━━━━━ Supplied information
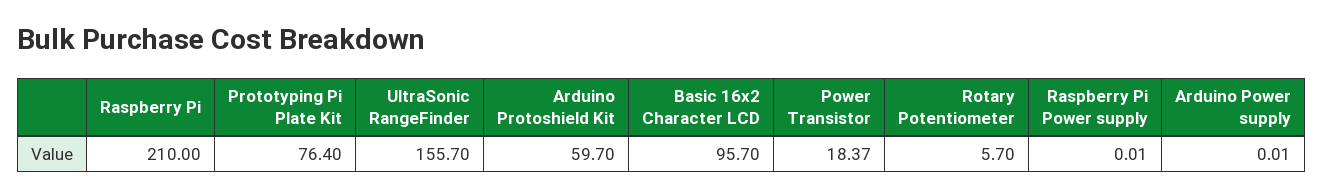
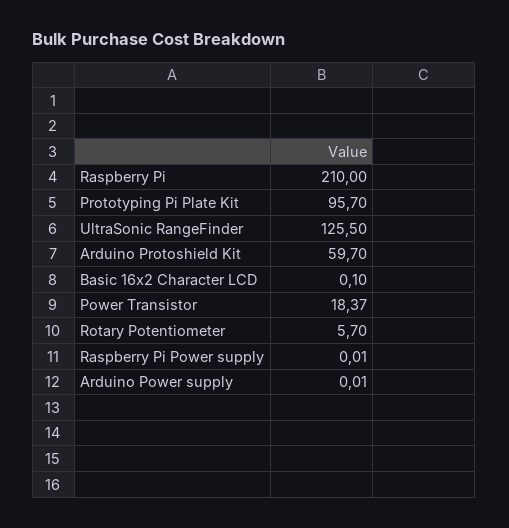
  {
    "Raspberry Pi": 210,
-   "Prototyping Pi Plate Kit": 76.4,
+   "Prototyping Pi Plate Kit": 95.7,
-   "UltraSonic RangeFinder": 155.7,
+   "UltraSonic RangeFinder": 125.5,
    "Arduino Protoshield Kit": 59.7,
-   "Basic 16x2 Character LCD": 95.7,
+   "Basic 16x2 Character LCD": 0.1,
    "Power Transistor": 18.37,
    "Rotary Potentiometer": 5.7,
    "Raspberry Pi Power supply": 0.01,
    "Arduino Power supply": 0.01
  }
━━━━━━━━━━
▸ **Request**: Reproduce each record from above exactly; pictures do not belong in the copy.

▸ **Task response**:
  {
    "Raspberry Pi": 210,
-   "Prototyping Pi Plate Kit": 76.4,
+   "Prototyping Pi Plate Kit": 95.7,
-   "UltraSonic RangeFinder": 155.7,
+   "UltraSonic RangeFinder": 125.5,
    "Arduino Protoshield Kit": 59.7,
-   "Basic 16x2 Character LCD": 95.7,
+   "Basic 16x2 Character LCD": 0.1,
    "Power Transistor": 18.37,
    "Rotary Potentiometer": 5.7,
    "Raspberry Pi Power supply": 0.01,
    "Arduino Power supply": 0.01
  }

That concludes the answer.